Josh Stein at Jamf explains why mobile is the new blind spot in enterprise security
Very few businesses can get by without mobile devices today. From retailers providing mobile POS to clinicians updating patient records and engineers managing critical infrastructure, smartphones and tablets are integral to daily workflows everywhere you look. And that’s without even counting all the people checking their emails on their phones.
Yet despite their ubiquity, they remain the most overlooked security risk in many organisations.
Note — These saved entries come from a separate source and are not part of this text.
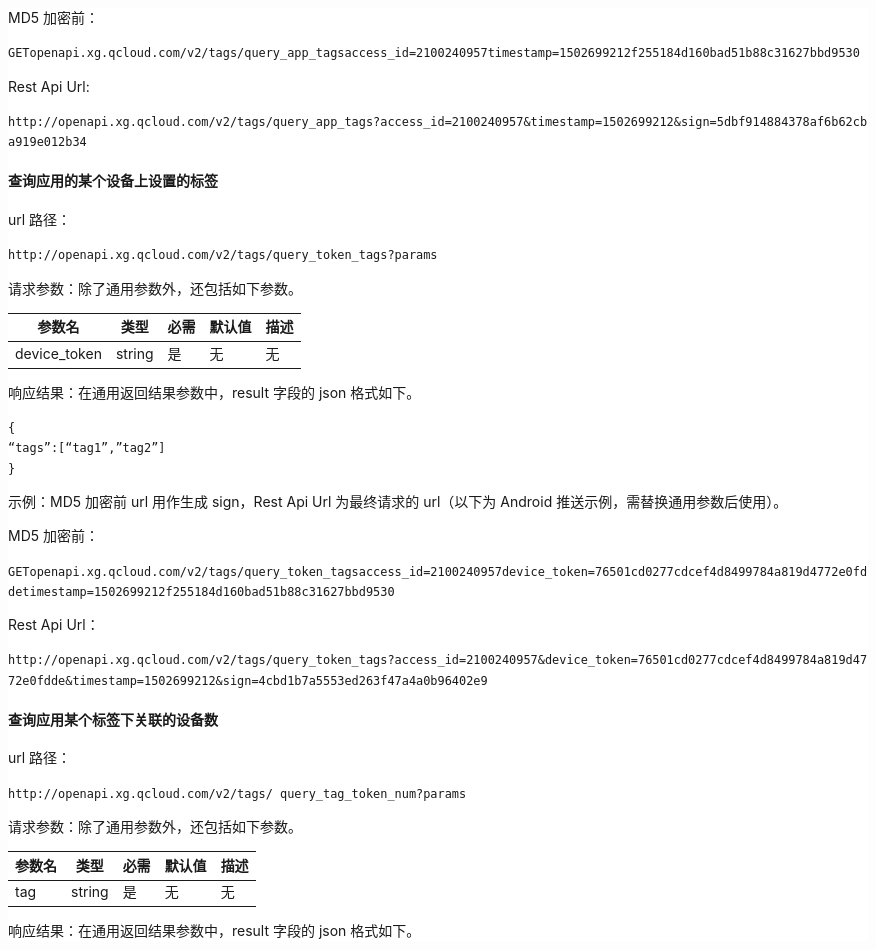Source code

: MD5 加密前：

```
GETopenapi.xg.qcloud.com/v2/tags/query_app_tagsaccess_id=2100240957timestamp=1502699212f255184d160bad51b88c31627bbd9530
```
Rest Api Url:

```
http://openapi.xg.qcloud.com/v2/tags/query_app_tags?access_id=2100240957&timestamp=1502699212&sign=5dbf914884378af6b62cba919e012b34
```
#### 查询应用的某个设备上设置的标签

url 路径：

`http://openapi.xg.qcloud.com/v2/tags/query_token_tags?params`

请求参数：除了通用参数外，还包括如下参数。

|参数名|	类型|	必需|	默认值|	描述|
|-|-|-|-|-|
|device_token|	string|	是|	无|	无|
响应结果：在通用返回结果参数中，result 字段的 json 格式如下。
```
{
“tags”:[“tag1”,”tag2”]
}
```
示例：MD5 加密前 url 用作生成 sign，Rest Api Url 为最终请求的 url（以下为 Android 推送示例，需替换通用参数后使用）。

MD5 加密前：

```
GETopenapi.xg.qcloud.com/v2/tags/query_token_tagsaccess_id=2100240957device_token=76501cd0277cdcef4d8499784a819d4772e0fddetimestamp=1502699212f255184d160bad51b88c31627bbd9530
```
Rest Api Url：

```
http://openapi.xg.qcloud.com/v2/tags/query_token_tags?access_id=2100240957&device_token=76501cd0277cdcef4d8499784a819d4772e0fdde&timestamp=1502699212&sign=4cbd1b7a5553ed263f47a4a0b96402e9
```
#### 查询应用某个标签下关联的设备数

url 路径：

`http://openapi.xg.qcloud.com/v2/tags/ query_tag_token_num?params`

请求参数：除了通用参数外，还包括如下参数。

|参数名|	类型|	必需|	默认值|	描述|
|-|-|-|-|-|
|tag	|string|	是|	无	|无|
响应结果：在通用返回结果参数中，result 字段的 json 格式如下。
While desktops, servers and cloud environments are subject to stringent protections, mobile endpoints are often left to chance, either assumed to be secure by default or treated as low-priority risks. This assumption is dangerously outdated. With mobile devices now frontline assets in any enterprise, they must be secured as such.
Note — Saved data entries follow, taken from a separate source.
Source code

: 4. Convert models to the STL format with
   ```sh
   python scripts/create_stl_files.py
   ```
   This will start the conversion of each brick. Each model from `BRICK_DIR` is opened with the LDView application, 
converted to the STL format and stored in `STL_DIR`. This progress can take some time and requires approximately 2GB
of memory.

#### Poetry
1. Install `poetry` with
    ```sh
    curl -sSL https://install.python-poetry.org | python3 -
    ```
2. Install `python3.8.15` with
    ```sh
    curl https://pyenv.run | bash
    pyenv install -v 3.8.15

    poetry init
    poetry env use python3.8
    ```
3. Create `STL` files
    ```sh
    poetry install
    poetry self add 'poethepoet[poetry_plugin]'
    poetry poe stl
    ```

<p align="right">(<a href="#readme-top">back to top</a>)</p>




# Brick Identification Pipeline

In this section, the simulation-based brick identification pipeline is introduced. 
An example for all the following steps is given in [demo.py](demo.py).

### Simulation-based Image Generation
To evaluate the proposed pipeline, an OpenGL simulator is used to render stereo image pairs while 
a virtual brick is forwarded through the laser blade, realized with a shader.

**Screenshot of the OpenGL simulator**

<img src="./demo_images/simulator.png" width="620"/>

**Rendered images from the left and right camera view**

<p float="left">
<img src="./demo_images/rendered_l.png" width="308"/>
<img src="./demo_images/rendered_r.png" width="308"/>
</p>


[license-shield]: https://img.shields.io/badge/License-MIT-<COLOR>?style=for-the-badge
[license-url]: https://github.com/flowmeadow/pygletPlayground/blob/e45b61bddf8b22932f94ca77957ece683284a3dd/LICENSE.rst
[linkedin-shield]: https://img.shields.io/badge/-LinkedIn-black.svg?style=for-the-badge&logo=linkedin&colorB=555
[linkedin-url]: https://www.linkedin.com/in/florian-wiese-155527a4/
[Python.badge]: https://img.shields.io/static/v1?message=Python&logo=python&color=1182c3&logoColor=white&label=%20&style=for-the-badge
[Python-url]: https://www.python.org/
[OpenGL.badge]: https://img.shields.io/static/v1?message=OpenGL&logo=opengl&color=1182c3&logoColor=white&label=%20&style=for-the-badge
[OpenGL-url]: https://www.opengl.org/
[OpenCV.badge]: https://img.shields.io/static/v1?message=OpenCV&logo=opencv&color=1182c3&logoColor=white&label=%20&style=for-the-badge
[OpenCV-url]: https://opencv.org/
Mobile devices have long since stopped being auxiliary tools or ‘nice to have’ assets - they’re central to operations in nearly every sector. From standard smartphones to specialist devices, mobile endpoints keep workflows moving.
And just like any high-value asset, they attract attention from cyber-criminals looking for ways to breach and disrupt their victims. More than 33.8 million mobile-specific attacks were recorded globally in just one year, and all signs point to this number continuing to rise.
These aren’t incidental threats: smishing (SMS phishing), spyware, adware and malicious app-based payloads are explicitly designed to evade mobile defences and exploit user behaviour.
Yet many organisations still fail to see mobile devices as legitimate attack surfaces. This blind spot is precisely what makes them so attractive to attackers - offering high access, low visibility.
Part of the problem is cultural. In most enterprises, security protocols are built around traditional infrastructure such as servers, desktops, and managed networks. Mobile often sits awkwardly outside this framework, frequently perceived as either too personal or too peripheral to matter.
This creates a dangerous double standard. Most personnel are cautious on their laptops - suspicious of unknown links, hesitant with downloads. But when these same wary workers take out their mobiles, they’re far more relaxed. The interface is familiar, the boundaries blur, and the risks are misjudged. This mindset encourages complacency, and attackers know it.
Organisations unintentionally reinforce this by failing to enforce equivalent controls on mobile. There’s rarely the same rigour in patching, monitoring, or credential hygiene. And so mobile becomes the endpoint everyone forgot - a gap in the armour that grows wider with every new device added to the network.
Threat actors have been quick to take advantage of the lower standards of mobile security hygiene. Many groups are deploying tactics specifically tailored to exploit the awareness gap and facilitate a breach.
The more casual atmosphere surrounding mobile use creates an ideal environment for social engineering, and phishing is one of the most prevalent issues. Malicious messages on mobile are harder to spot, with short URLs, no hover previews, and minimal visual cues. Smishing messages, meanwhile, bypass typical email filters and prey on urgency and trust. Users inherently feel safe on their phones and are more likely to respond quickly, especially outside work hours, and attackers are capitalising on this immediacy.
Meanwhile, technical vulnerabilities such as outdated OS versions, unpatched apps, and a lack of MFA persist at scale. In bring-your-own-device (BYOD) environments, visibility is even lower. Mobile endpoints often connect to the same systems as laptops, but with fewer checks, less control, and more assumptions. That makes them the softest target in the enterprise, and the easiest way in.
The good news is this gap can be closed — but only if mobile is treated as equal, not exceptional.
That means enforcing the foundations of good security hygiene first, including up-to-date software, managed configurations, and proper credential policies. Mobile device management (MDM) or unified endpoint management (UEM) platforms can help establish the centralised control needed to push patches, whitelist apps, encrypt data, and enforce compliance. This can cover the entire mobile fleet, including both corporate-issue devices and BOYD.
Credential hygiene must also be standardised, as weak or reused passwords and the absence of MFA remain common mobile risks. Security teams should treat mobile identity management with the same seriousness as they do for desktop logins and VPN access.
Finally, education is crucial. Employees need to understand how mobile phishing works, why app permissions matter, and how to spot signs of compromise. Cyber-hygiene doesn’t just come from a tech toolkit; it must also be user habit. But it won’t take root unless organisations signal that mobile security is non-negotiable.
The biggest risk in mobile security is not malware, phishing, or spyware. It’s the assumption that these devices don’t need the same level of protection as other endpoints. That assumption persists in too many boardrooms, budgets, and risk strategies.
From security strategies to individual users, everyone must stop thinking of mobile devices as optional extras. They are core access points to sensitive systems and data, and the fact that they don’t sit on a desk doesn’t mean they’re not in the network. If they’re not secured, they’re not just vulnerable — they’re already a liability.